平成12年(2000年)4月合併によりマルキン忠勇(株)、平成18年(2006年)2月持株会社制でジャパン・フード&リカー・アライアンス(株)に。製造部門を新・マルキン忠勇(株)とします。平成25年(2013年)4月1日、グループ再編によりマルキン忠勇はグループ内の盛田(株)に合併されました。

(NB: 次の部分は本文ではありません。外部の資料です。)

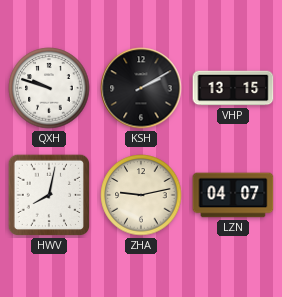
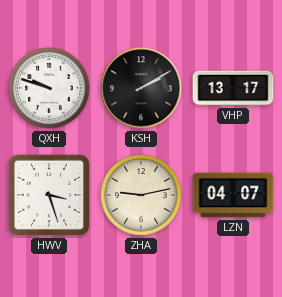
VHP: 13:15 -> 13:17
HWV: 8:02 -> 3:27
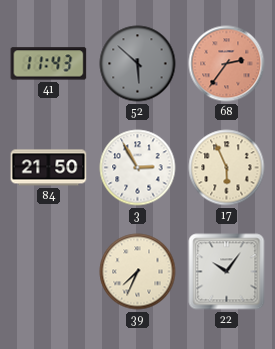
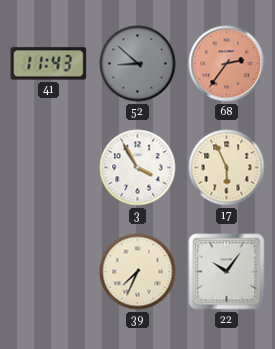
52: 5:52 -> 8:52
84: 21:50 -> none
3: 2:55 -> 3:55
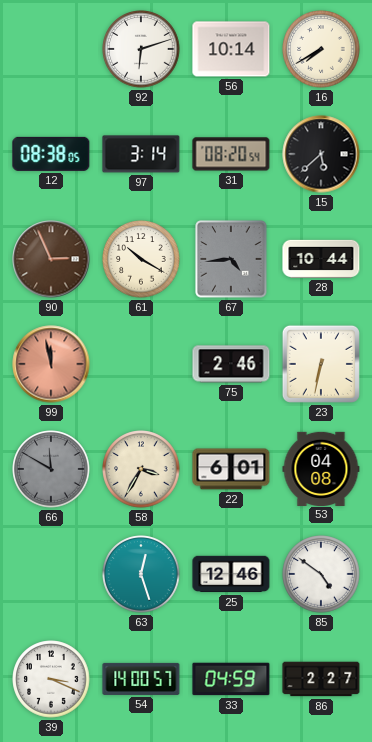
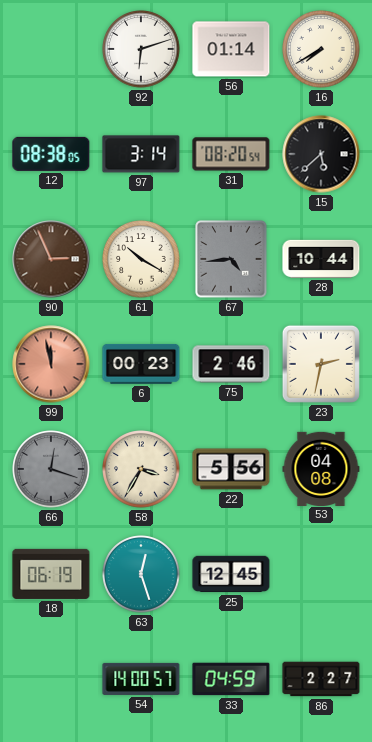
56: 10:14 -> 01:14
6: none -> 00:23
23: 6:32 -> 2:32
66: 11:50 -> 12:18
22: 6:01 -> 5:56
18: none -> 06:19
25: 12:46 -> 12:45
85: 4:51 -> none
39: 3:19 -> none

戦後は忠勇ブランドの奈良漬も有名になりました。マルキンと合併後も操業していた神戸市灘区新在家南町五丁目6-1の奈良漬工場はなくなり、生産は徳島県名西郡石井町浦庄字国実247番地2の忠勇(株)(盛田の子会社)に集約されたようですね。
(下)現在の白鶴大石工場屋上に残されている看板。琺瑯と同じロゴが見えます(2007年12月撮影)。かつてこの場所に忠勇(株)がありました。
灘五郷とは兵庫県西宮市から神戸市東部にかけての海岸沿い、今津郷・西宮郷・魚崎郷・御影郷・西郷のこと。名水「宮水」の発見以来、日本屈指の酒蔵地帯になりました。